Just then the clay water pot hanging beneath the porch roof exploded.
Clay shards and water rained down over the porch and onto the toes of Slash’s and Pecos’s boots.
For a half second, they and Jay just stared at the frayed rope jostling from the ceiling, where the pot had been hanging a moment before. Pecos swiped his left hand across the side of his neck and stared at his fingers, dumbfounded at the greasy blood from the bullet burn.
As the shrill, echoing report of the rifle reached the trio’s ears, Slash grabbed Jay and shoved her through the cabin’s open door, bellowing, “Ambush!”
CHAPTER 4
As Jay lay sprawled on the cabin floor, just inside the front door, Slash clawed both his .44s from their holsters and swung back around, crouching in the open doorway to stare off into the trees and rocks bordering the cabin’s broad yard, carpeted in dun-brown grass.
He held both pistols barrel up, hammers cocked, waiting.
Pecos stood crouched to Slash’s right, also aiming his cocked Russian straight out into the yard.
The silence after the bullet and the wailing report was deafening.
Sunlight splashed the yard.
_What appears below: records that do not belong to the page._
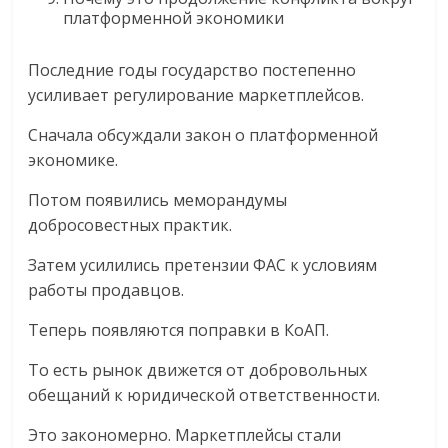
платформенной экономики
Последние годы государство постепенно
усиливает регулирование маркетплейсов.
Сначала обсуждали закон о платформенной
экономике.
Потом появились меморандумы
добросовестных практик.
Затем усилились претензии ФАС к условиям
работы продавцов.
Теперь появляются поправки в КоАП.
То есть рынок движется от добровольных
обещаний к юридической ответственности.
Это закономерно. Маркетплейсы стали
The smell of summer-cured grass and warm pine resin and mountain sage peppered Slash’s nose. Birds flitted in the pine branches.
That was all there was out there now. Slash almost wondered if he’d imagined the bullet, but the frayed rope hanging from the porch ceiling and the shards of the clay pot lying on the wet floorboards were all the proof he needed that they had, indeed, been shot at.
But from where?
By who?
Pecos swallowed nervously and, keeping his cocked Russian aimed straight out from the porch, said, “You see the devil?”
“Nope.” Slash paused, raking his gaze slowly across the yard and the furry green of the pines and cedars bordering it, roughly fifty yards from the cabin. “I sure don’t. But he’s out there . . . somewhere.”